Heteroatom-Engineered Triatomic Cu Cluster on G-C3N4 for Selective CO2-to-Ethylene Electrocatalysis.

Abstract

Electrochemical reduction of CO₂ into multi-carbon products offers a sustainable route to carbon recycling, yet achieving selective C─C coupling remains challenging. Here, we investigate the performance of heteroatom-doped Cu₃ clusters supported on g-C₃N₄ for CO₂-to-C₂H₄ conversion. Through DFT calculations and transition-state analysis, we demonstrate that doping with P and Se stabilizes the Cu₃ clusters, enhances ^*CO adsorption, and lowers the energy barrier for the rate-determining ^*CO + ^*CHO → ^*COCHO C─C coupling step to 0.84 and 0.92 eV, respectively. Thermodynamic analysis reveals a preference for ethylene formation over ethanol, with overpotentials as low as 0.33 and 0.10 V for P- and Se-doped systems. Electronic structure analysis shows that first-shell substitution with P or Se creates charge-asymmetric sites, strengthens ^*CO and ^*CHO binding, and shifts antibonding Cu─CO states to higher energies, thereby promoting efficient C─C coupling.
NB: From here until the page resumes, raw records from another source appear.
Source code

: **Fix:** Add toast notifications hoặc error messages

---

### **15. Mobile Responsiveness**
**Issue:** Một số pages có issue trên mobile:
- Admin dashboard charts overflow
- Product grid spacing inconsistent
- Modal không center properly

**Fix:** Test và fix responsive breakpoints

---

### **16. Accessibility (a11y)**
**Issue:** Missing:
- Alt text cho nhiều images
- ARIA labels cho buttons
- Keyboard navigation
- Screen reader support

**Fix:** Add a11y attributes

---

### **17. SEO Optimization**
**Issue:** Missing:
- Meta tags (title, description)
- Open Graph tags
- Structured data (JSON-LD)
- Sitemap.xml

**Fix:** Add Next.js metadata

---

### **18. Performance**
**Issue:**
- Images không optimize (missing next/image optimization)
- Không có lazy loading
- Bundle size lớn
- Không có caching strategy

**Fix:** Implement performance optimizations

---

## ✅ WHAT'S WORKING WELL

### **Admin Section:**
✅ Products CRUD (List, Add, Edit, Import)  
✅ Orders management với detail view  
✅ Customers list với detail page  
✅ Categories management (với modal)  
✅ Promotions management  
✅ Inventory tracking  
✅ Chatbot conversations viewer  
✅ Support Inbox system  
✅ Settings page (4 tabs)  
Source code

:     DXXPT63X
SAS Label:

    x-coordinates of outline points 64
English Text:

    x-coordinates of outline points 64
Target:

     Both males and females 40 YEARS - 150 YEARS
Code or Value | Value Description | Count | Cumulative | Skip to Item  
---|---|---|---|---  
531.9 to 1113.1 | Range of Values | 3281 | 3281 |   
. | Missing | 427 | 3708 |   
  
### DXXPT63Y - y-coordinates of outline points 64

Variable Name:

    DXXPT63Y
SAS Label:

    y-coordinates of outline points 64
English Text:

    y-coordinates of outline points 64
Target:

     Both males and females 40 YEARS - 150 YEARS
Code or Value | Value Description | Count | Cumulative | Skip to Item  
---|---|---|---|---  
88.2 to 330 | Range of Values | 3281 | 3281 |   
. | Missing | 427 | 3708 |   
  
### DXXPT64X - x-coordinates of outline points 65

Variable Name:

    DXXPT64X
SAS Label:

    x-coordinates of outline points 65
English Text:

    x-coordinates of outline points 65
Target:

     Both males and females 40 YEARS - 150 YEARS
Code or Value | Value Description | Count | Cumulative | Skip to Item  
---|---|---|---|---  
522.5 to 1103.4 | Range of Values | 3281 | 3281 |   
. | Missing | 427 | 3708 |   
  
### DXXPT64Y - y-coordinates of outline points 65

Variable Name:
Electrochemically, the Se-modified catalyst delivers a remarkable ethylene Faradaic efficiency of ∼54% at 250 mA cm^-2, and maintains stable performance for 30 h under flow-cell conditions. This study establishes a synergistic theory-experiment framework for optimizing CO₂RR catalysts, emphasizing the critical role of precise cluster engineering and charge-gradient doping in promoting efficient C─C coupling.